The editors of Publishers Weekly rated Abraham Lincoln: A Life as one of “PW's Best Books of the Year.”
Professor Burlingame’s first book, titled The Inner World of Abraham Lincoln (University of Illinois Press, 1994), was described by reviewers as "a revelation," "a triumph," "the most convincing portrait of Lincoln's personality to date," based on an "incredibly diverse range of sources," and "perhaps the most important piece of Lincoln biography" to appear in the last fifty years.
His second book, An Oral History of Abraham Lincoln (Southern Illinois University Press, 1996) won the Abraham Lincoln Association Award. In 1997, Professor Burlingame published Inside Lincoln's White House: The Complete Civil War Diary of John Hay (Southern Illinois University Press, co-edited with John R. Turner Ettlinger). In 1998, he published Lincoln Observed: Civil War Dispatches of Noah Brooks (Johns Hopkins University Press); Lincoln's Journalist: John Hay's Anonymous Writings for the Press 1860-1864 (Southern Illinois University Press); and an expanded edition of Walter B. Stevens' A Reporter's Lincoln (University of Nebraska Press.) In 2000, he published With Lincoln in the White House: Letters, Memoranda, and Other Writings of John G. Nicolay, 1860-1865 (Southern Illinois University Press); At Lincoln's Side: John Hay's Civil War Correspondence and Selected Writings (Southern Illinois University Press); and an expanded version of Inside the White House in War Times: Memoirs and Reports of Lincoln's Secretary by William O. Stoddard (University of Nebraska Press). In 2002, he published Dispatches from Lincoln's White House: The Anonymous Civil War Journalism of Presidential Secretary William O. Stoddard (University of Nebraska Press); an expanded edition of The Real Lincoln: A Portrait by Jesse W. Weik (University of Nebraska Press); and "Lincoln's Humor" and Other Essays by Benjamin P. Thomas (University of Illinois Press). In 2007, he published Abraham Lincoln: The Observations of John G. Nicolay and John Hay (Southern Illinois University Press).

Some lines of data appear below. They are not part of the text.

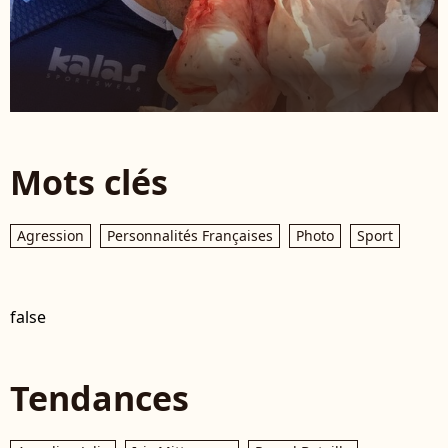
Mots clés
Agression
Personnalités Françaises
Photo
Sport
false
Tendances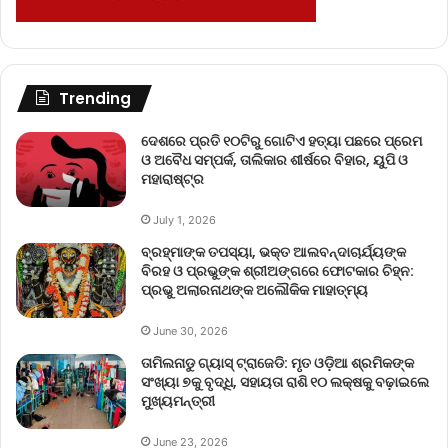
Trending
ଦେଶରେ ପ୍ରତି ୧୦ଟିରୁ ଗୋଟିଏ ହତ୍ୟା ପଛରେ ପ୍ରେମ
ଓ ଅବୈଧ ସମ୍ପର୍କ, ତାଲିକାର ଶୀର୍ଷରେ ବିହାର, ୟୁପି ଓ
ମହାରାଷ୍ଟ୍ର
July 1, 2026
ବ୍ରହ୍ମାଙ୍କ ତପସ୍ୟା, ଭକ୍ତ ଆଲବନ୍ଦାଚାର୍ଯ୍ୟଙ୍କ
ବିରହ ଓ ପ୍ରଭୁଙ୍କ ଶ୍ରୀଅଙ୍ଗରେ ଫୋଟକାର ଚିହ୍ନ:
ପ୍ରଭୁ ଅଲାରନାଥଙ୍କ ଅଲୌକିକ ମାହାତ୍ମ୍ୟ
June 30, 2026
ତାମିଲନାଡୁ ଗ୍ୟାସ୍ ଟ୍ରାଜେଡି: ମୃତ ଓଡ଼ିଆ ଶ୍ରମିକଙ୍କ
ସଂଖ୍ୟା ୭କୁ ବୃଦ୍ଧି, ସହାୟତା ରାଶି ୧୦ ଲକ୍ଷକୁ ବଢ଼ାଇଲେ
ମୁଖ୍ୟମନ୍ତ୍ରୀ
June 23, 2026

Currently Professor Burlingame is working on a one-volume abridgement of Abraham Lincoln: A Life; a brief book on Lincoln and the Civil War; and several compilations of Lincoln primary source materials.
Professor Burlingame is co-chair of the Connecticut Abraham Lincoln Bicentennial Commission and serves on the board of directors of the Abraham Lincoln Association (Springfield, IL) and the Abraham Lincoln Institute (Washington, DC). He is also a member of the board of advisors for the Abraham Lincoln Studies Center at Knox College (Galesburg, IL.)